*Task brief*.
Rewrite the listing from the line that contains "family: Lamiaceae" through its final line, swapping "collection date" for "date of collection" and leaving everything else as it is. Give back only those lines.

....................

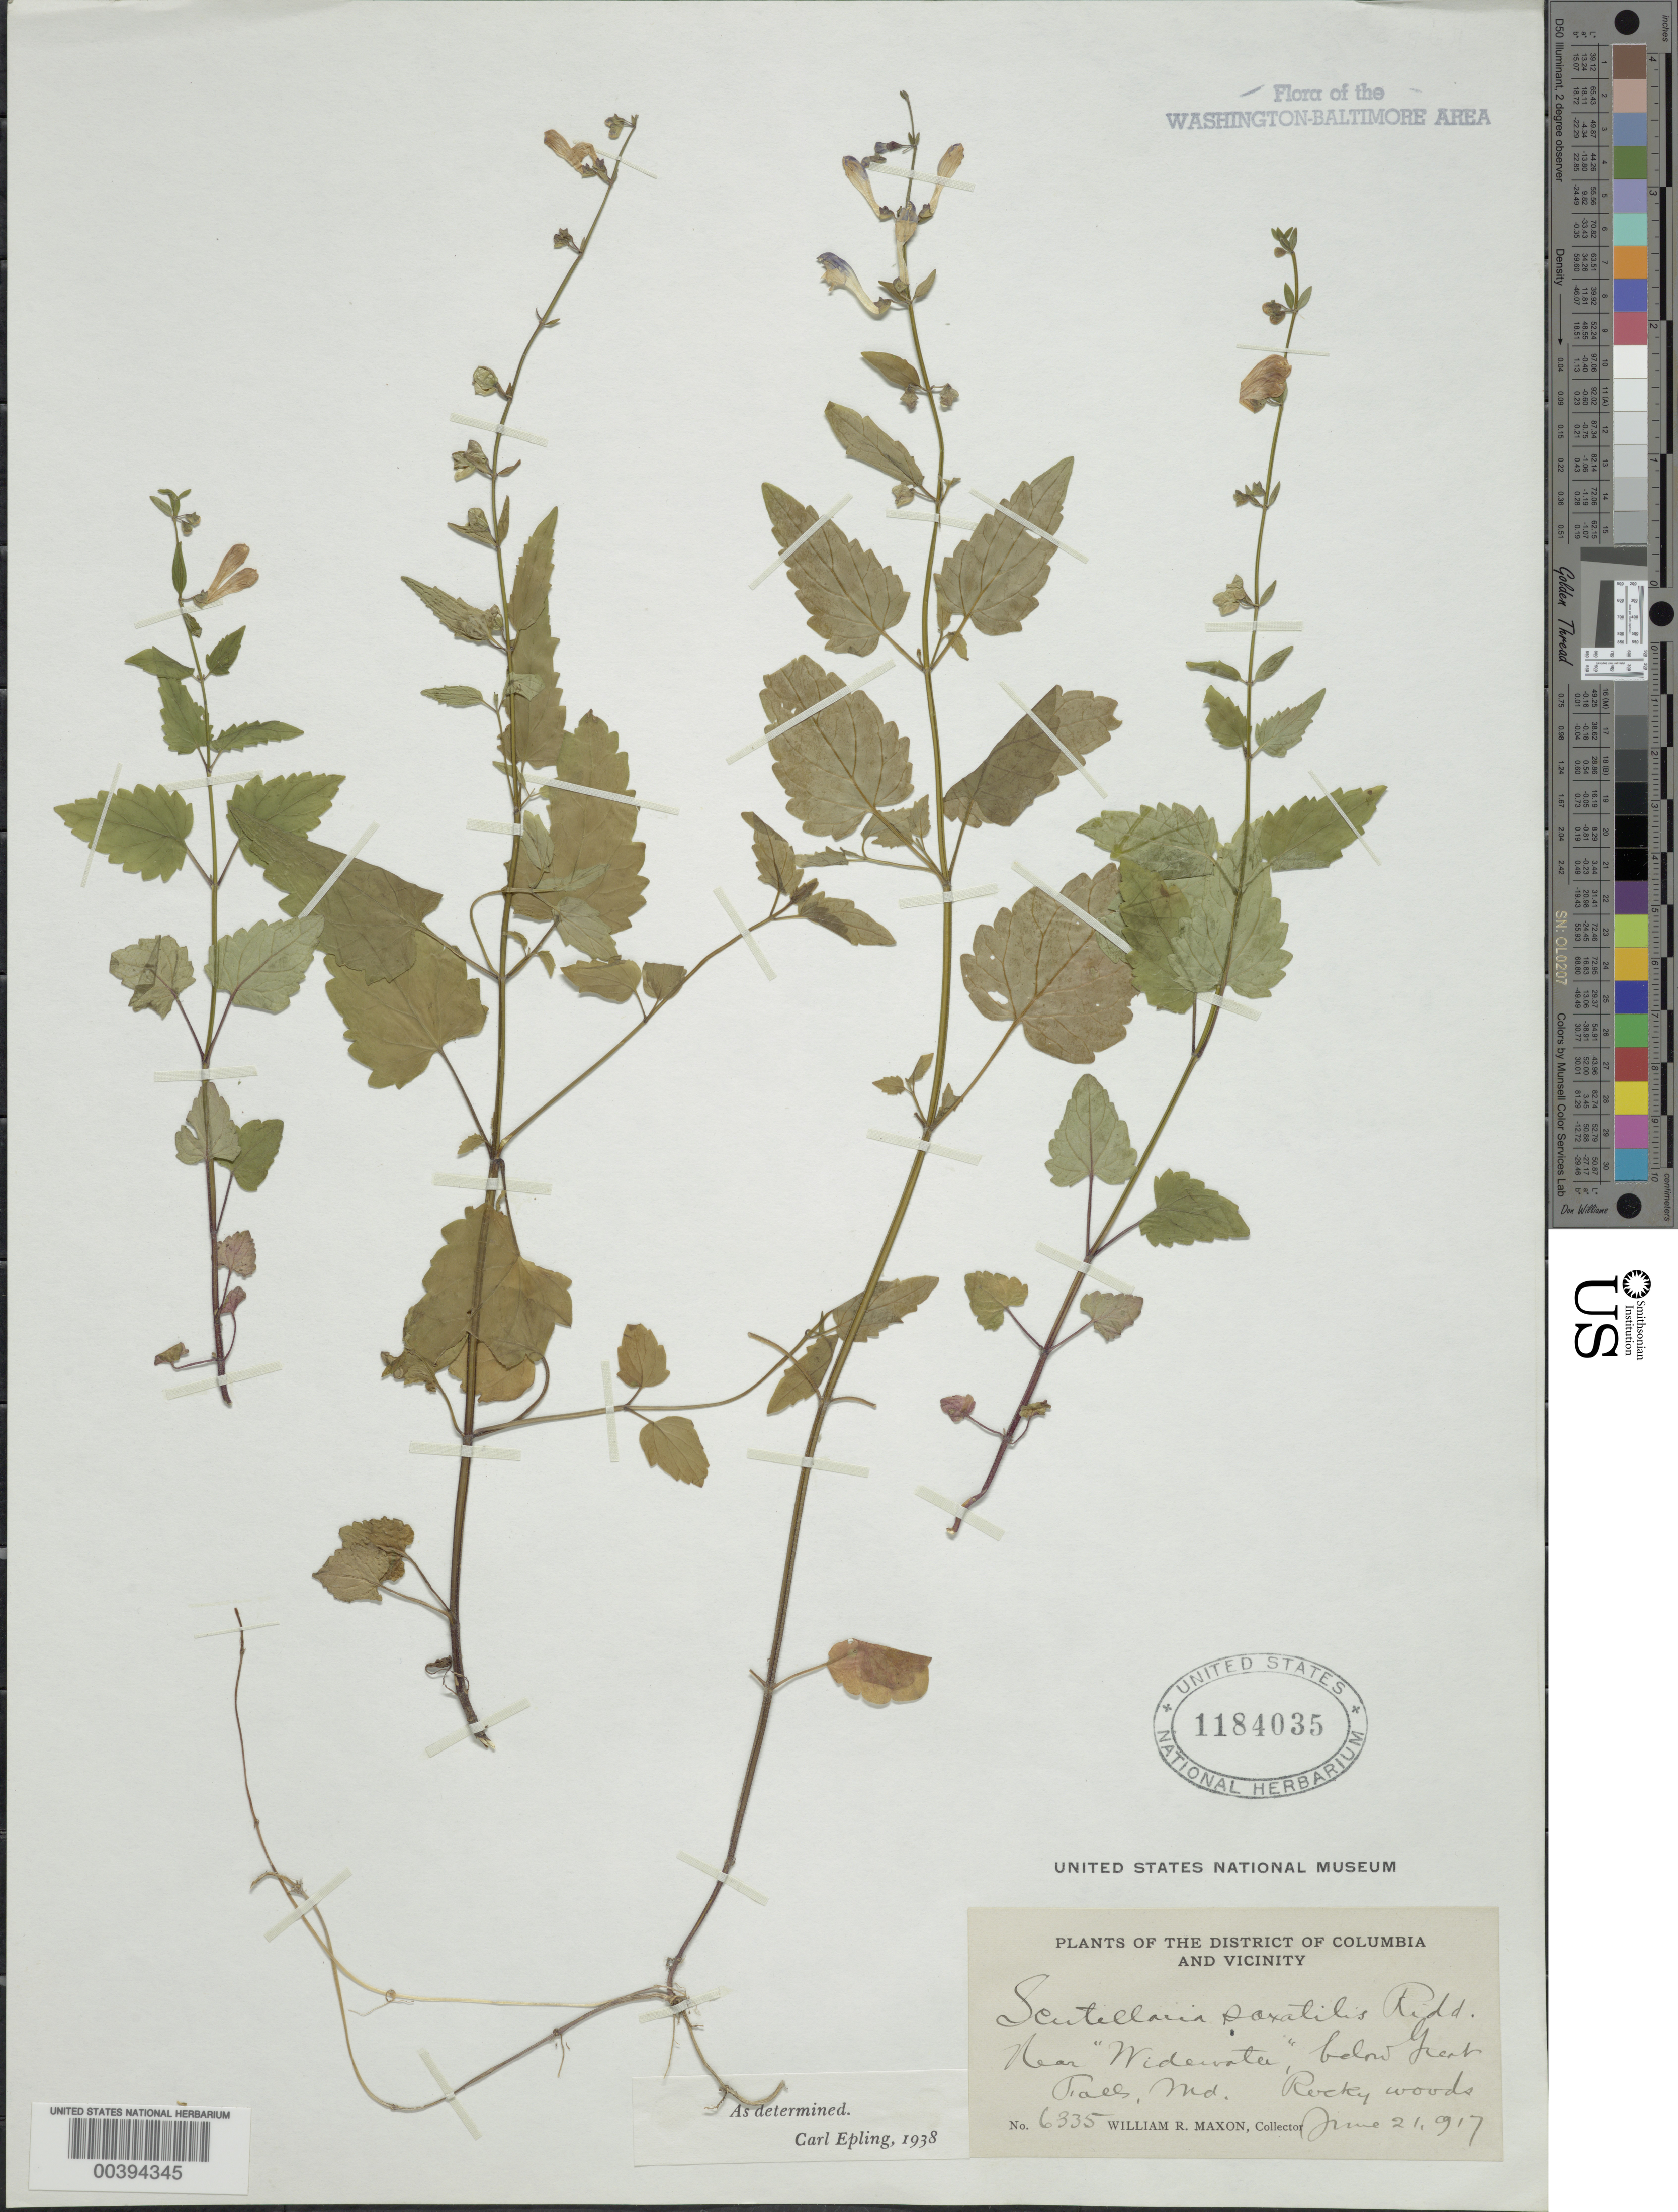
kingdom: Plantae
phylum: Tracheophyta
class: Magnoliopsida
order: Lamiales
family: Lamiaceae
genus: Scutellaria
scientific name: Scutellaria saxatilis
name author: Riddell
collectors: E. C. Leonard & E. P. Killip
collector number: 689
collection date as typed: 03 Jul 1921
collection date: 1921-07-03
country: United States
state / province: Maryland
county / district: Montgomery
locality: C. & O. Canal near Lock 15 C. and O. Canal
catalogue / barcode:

....................

*Complete response*.
family: Lamiaceae
genus: Scutellaria
scientific name: Scutellaria saxatilis
name author: Riddell
collectors: E. C. Leonard & E. P. Killip
collector number: 689
date of collection as typed: 03 Jul 1921
date of collection: 1921-07-03
country: United States
state / province: Maryland
county / district: Montgomery
locality: C. & O. Canal near Lock 15 C. and O. Canal
catalogue / barcode:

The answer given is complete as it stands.